Find out what household items can be dangerous for a young child, including spiritual taboos. Make a list of those items and then find out how they are stored in your home. If possible, make a safety check in a home where there is a young child
Children love hearing a good story. Compile a list of 10 children's books about Yoruba culture and orisa lifestyle.
Read five Yoruba books that younger children really enjoy, and choose your favorite two or three to read to a young child. You can also write your own orisa stories to read to children.
Research Yoruba games and children's activities from West Africa. Make a "rainy day" activities box for younger children. Include supplies for at least four different types of activities. Make sure the activities are safe for younger children to do. (For example, there should be no small parts that they might put in their mouths.) Do the activities with a child or a group of children.
Invite a health-care professional who works with infants to come to your spiritual community. Have him or her demonstrate the proper way to hold, feed, and dress an infant. Practice each of these skills. Note: A lifelike doll can be used for this purpose.
Plan to spend time with a young child or infant on different days. Keep a written or taped record of your observations of the child's behaviors and moods. How much may be related to the child's ancestral connections, orisa affiliation or specific odu Ifa?

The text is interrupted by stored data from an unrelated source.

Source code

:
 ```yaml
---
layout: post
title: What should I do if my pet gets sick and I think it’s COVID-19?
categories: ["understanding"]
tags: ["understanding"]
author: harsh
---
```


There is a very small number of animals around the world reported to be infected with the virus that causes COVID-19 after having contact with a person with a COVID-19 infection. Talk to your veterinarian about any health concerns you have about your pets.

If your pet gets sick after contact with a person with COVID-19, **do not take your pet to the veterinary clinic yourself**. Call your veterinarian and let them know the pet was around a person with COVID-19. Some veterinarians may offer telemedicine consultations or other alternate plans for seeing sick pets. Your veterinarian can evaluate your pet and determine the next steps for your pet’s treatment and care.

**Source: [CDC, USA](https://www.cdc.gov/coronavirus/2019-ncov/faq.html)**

Decide what eight supplies you would need if you were taking a preschooler on an all-day outing. Check with an adult who supervises or is the parent of young children to see i f your ideas were right.
What are three healthy (organic, sugar free) snacks you can make for younger children? Prepare and serve a healthy snack to a group of younger children.

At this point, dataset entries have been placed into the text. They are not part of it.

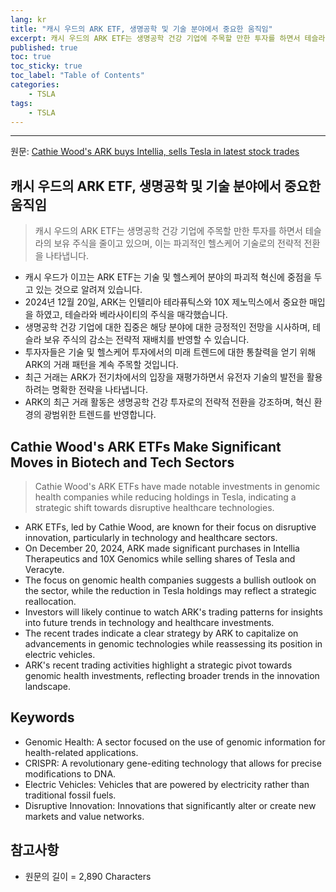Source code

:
 ```yaml
---
lang: kr
title: "캐시 우드의 ARK ETF, 생명공학 및 기술 분야에서 중요한 움직임"
excerpt: 캐시 우드의 ARK ETF는 생명공학 건강 기업에 주목할 만한 투자를 하면서 테슬라의 보유 주식을 줄이고 있으며, 이는 파괴적인 헬스케어 기술로의 전략적 전환을 나타냅니다.
published: true
toc: true
toc_sticky: true
toc_label: "Table of Contents"
categories:
    - TSLA
tags:
    - TSLA
---
```


---

  원문: [Cathie Wood's ARK buys Intellia, sells Tesla in latest stock trades](https://www.investing.com/news/company-news/cathie-woods-ark-buys-intellia-sells-tesla-in-latest-stock-trades-93CH-3785567)

## 캐시 우드의 ARK ETF, 생명공학 및 기술 분야에서 중요한 움직임

> 캐시 우드의 ARK ETF는 생명공학 건강 기업에 주목할 만한 투자를 하면서 테슬라의 보유 주식을 줄이고 있으며, 이는 파괴적인 헬스케어 기술로의 전략적 전환을 나타냅니다.


- 캐시 우드가 이끄는 ARK ETF는 기술 및 헬스케어 분야의 파괴적 혁신에 중점을 두고 있는 것으로 알려져 있습니다.
- 2024년 12월 20일, ARK는 인텔리아 테라퓨틱스와 10X 제노믹스에서 중요한 매입을 하였고, 테슬라와 베라사이티의 주식을 매각했습니다.
- 생명공학 건강 기업에 대한 집중은 해당 분야에 대한 긍정적인 전망을 시사하며, 테슬라 보유 주식의 감소는 전략적 재배치를 반영할 수 있습니다.
- 투자자들은 기술 및 헬스케어 투자에서의 미래 트렌드에 대한 통찰력을 얻기 위해 ARK의 거래 패턴을 계속 주목할 것입니다.
- 최근 거래는 ARK가 전기차에서의 입장을 재평가하면서 유전자 기술의 발전을 활용하려는 명확한 전략을 나타냅니다.
- ARK의 최근 거래 활동은 생명공학 건강 투자로의 전략적 전환을 강조하며, 혁신 환경의 광범위한 트렌드를 반영합니다.

## Cathie Wood's ARK ETFs Make Significant Moves in Biotech and Tech Sectors

> Cathie Wood's ARK ETFs have made notable investments in genomic health companies while reducing holdings in Tesla, indicating a strategic shift towards disruptive healthcare technologies.


- ARK ETFs, led by Cathie Wood, are known for their focus on disruptive innovation, particularly in technology and healthcare sectors.
- On December 20, 2024, ARK made significant purchases in Intellia Therapeutics and 10X Genomics while selling shares of Tesla and Veracyte.
- The focus on genomic health companies suggests a bullish outlook on the sector, while the reduction in Tesla holdings may reflect a strategic reallocation.
- Investors will likely continue to watch ARK's trading patterns for insights into future trends in technology and healthcare investments.
- The recent trades indicate a clear strategy by ARK to capitalize on advancements in genomic technologies while reassessing its position in electric vehicles.
- ARK's recent trading activities highlight a strategic pivot towards genomic health investments, reflecting broader trends in the innovation landscape.

## Keywords

- Genomic Health: A sector focused on the use of genomic information for health-related applications.
- CRISPR: A revolutionary gene-editing technology that allows for precise modifications to DNA.
- Electric Vehicles: Vehicles that are powered by electricity rather than traditional fossil fuels.
- Disruptive Innovation: Innovations that significantly alter or create new markets and value networks.

## 참고사항

- 원문의 길이 = 2,890 Characters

Research and catalog indigenous West African toys. Where do they come from? What are they called? How are they used?
Children go through different stages. At each age children develop different skills and interests and are capable of different things. Create a chart that shows what children can do at each of the following ages: newborn through six months; six through 12 months; 12 through 18 months; 18 months through two years, two years through four years. Use parenting books, websites, and conversations with parents and professional care-givers to get your information. Then add a section on what types of things you can do with children at each age. Share it with members of your spiritual community as a standard for Orisa Babysitting.